Preliminary data from Pfizer’s COVID-19 vaccine trial showed 90% effectiveness in preventing infection among those who didn’t previously have the disease, the drug company announced Monday.
Pfizer said it would pursue emergency use authorization from the U.S. Food and Drug Administration (FDA) as soon as late November, meaning the vaccine could be available for some populations as soon as mid-December.
“This could be a real game changer,” says Dr. Robert Citronberg, executive medical director of infectious disease and prevention at Advocate Aurora Health. “The flu vaccine is 40-60% effective, so this is a shockingly good report on the efficacy of the vaccine. If confirmed with additional data, it’s an extraordinary scientific accomplishment. For the first time, we are seeing light at the end of the tunnel, and that’s something we’ve all been waiting for.”
But Dr. Citronberg is quick to caution that excitement should remain tempered.
“While this is great news, it will take at least several months after the vaccine is released to effectively immunize a sizeable proportion of the population,” he says. “And Americans are notably wary about vaccines, so we’re not sure what the demand will be. It’s most definitely not an immediate end to the pandemic.”
He also notes that Pfizer has yet to release all its safety data. Similarly, we don’t yet know the duration of the vaccine’s effectiveness.
“Will immunity last a year, two years, five years or a lifetime? You’ll only know if you study people over a long period of time. Obviously we haven’t had time to do that,” Dr. Citronberg says. “But even if it lasts only a few months, there’s a real opportunity to make meaningful progress in terms of the pandemic – as long as we can get people immunized.”
Early reports suggest that the vaccine appears very safe.

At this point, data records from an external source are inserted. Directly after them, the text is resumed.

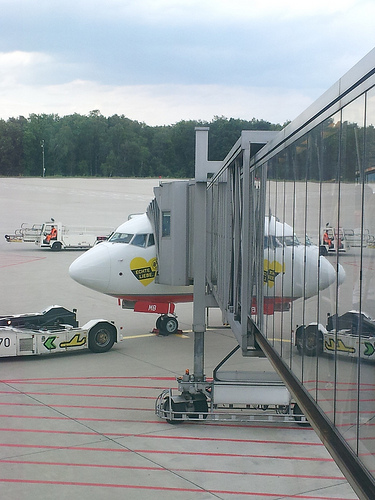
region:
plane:
[84, 209, 179, 309]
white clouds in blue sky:
[15, 20, 47, 56]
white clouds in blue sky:
[86, 37, 121, 56]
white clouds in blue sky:
[9, 26, 48, 80]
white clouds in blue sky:
[279, 47, 332, 108]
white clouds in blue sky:
[32, 28, 85, 93]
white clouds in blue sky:
[51, 13, 117, 73]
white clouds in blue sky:
[131, 28, 198, 71]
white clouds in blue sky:
[185, 16, 230, 76]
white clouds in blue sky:
[221, 38, 281, 78]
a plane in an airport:
[36, 178, 206, 342]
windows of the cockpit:
[104, 224, 157, 250]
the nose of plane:
[61, 238, 119, 293]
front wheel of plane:
[151, 308, 181, 338]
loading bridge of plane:
[145, 140, 370, 485]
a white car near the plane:
[3, 300, 127, 360]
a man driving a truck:
[7, 215, 93, 250]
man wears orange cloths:
[39, 220, 60, 245]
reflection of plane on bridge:
[265, 211, 345, 317]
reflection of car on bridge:
[287, 300, 370, 368]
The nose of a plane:
[64, 208, 154, 306]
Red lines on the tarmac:
[2, 375, 356, 498]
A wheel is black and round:
[83, 318, 119, 355]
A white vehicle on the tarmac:
[36, 215, 101, 257]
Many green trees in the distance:
[1, 107, 372, 183]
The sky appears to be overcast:
[1, 2, 372, 126]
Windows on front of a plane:
[105, 224, 157, 250]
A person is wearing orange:
[41, 222, 58, 247]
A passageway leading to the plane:
[143, 46, 373, 497]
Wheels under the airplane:
[148, 310, 182, 341]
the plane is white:
[65, 207, 189, 336]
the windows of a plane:
[97, 224, 154, 248]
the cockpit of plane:
[107, 203, 164, 276]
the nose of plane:
[60, 242, 119, 293]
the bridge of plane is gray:
[142, 107, 374, 480]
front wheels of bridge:
[154, 361, 308, 436]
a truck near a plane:
[2, 276, 169, 357]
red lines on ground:
[2, 359, 327, 497]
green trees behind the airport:
[7, 111, 252, 188]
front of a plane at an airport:
[64, 199, 171, 327]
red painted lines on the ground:
[22, 419, 104, 492]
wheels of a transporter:
[158, 389, 207, 431]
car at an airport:
[2, 303, 123, 365]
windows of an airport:
[252, 146, 346, 390]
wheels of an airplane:
[155, 312, 176, 334]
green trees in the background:
[54, 119, 165, 175]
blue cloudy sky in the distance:
[23, 10, 289, 102]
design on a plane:
[126, 254, 156, 291]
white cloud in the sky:
[0, 46, 40, 109]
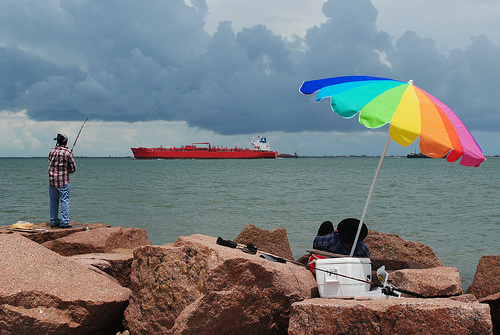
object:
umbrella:
[297, 75, 487, 257]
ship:
[130, 136, 278, 160]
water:
[0, 157, 499, 295]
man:
[47, 133, 78, 230]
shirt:
[47, 145, 77, 188]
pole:
[70, 119, 87, 153]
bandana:
[58, 133, 68, 144]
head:
[56, 133, 68, 146]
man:
[312, 217, 372, 258]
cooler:
[315, 257, 372, 300]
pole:
[237, 244, 430, 299]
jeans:
[49, 183, 70, 227]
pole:
[347, 137, 391, 258]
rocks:
[0, 226, 132, 334]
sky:
[0, 0, 499, 157]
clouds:
[21, 45, 189, 123]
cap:
[336, 217, 368, 242]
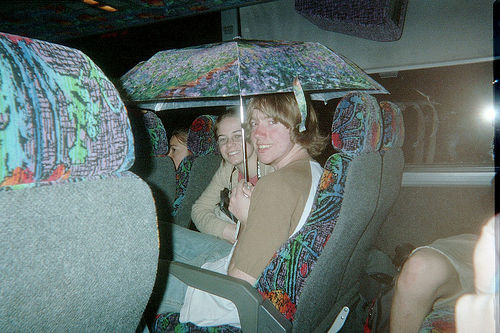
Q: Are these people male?
A: No, they are both male and female.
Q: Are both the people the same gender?
A: No, they are both male and female.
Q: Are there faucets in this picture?
A: No, there are no faucets.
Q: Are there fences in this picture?
A: No, there are no fences.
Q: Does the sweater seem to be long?
A: Yes, the sweater is long.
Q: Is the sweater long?
A: Yes, the sweater is long.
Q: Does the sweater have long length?
A: Yes, the sweater is long.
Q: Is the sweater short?
A: No, the sweater is long.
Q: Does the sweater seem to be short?
A: No, the sweater is long.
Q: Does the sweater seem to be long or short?
A: The sweater is long.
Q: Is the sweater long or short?
A: The sweater is long.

It uses genetic material called messenger RNA technology, or mRNA, which doesn’t have true components of the virus itself. Rather, Dr. Citronberg says, it tricks your immune system into making antibodies against the virus, meaning one of the most common reasons people avoid vaccines may be alleviated.
Pfizer’s announcement comes after a week in which U.S. COVID-19 cases surged past 10 million and global cases surpassed 50 million.
“We continue to see record numbers of cases, positivity rates and hospitalizations throughout Illinois and Wisconsin, and deaths continue to rise,” Dr. Citronberg says. “We cannot let our guard down. No matter when the vaccine is released, we will need to remain vigilant in our fight against COVID-19. Masking, social distancing and handwashing remain critically important.”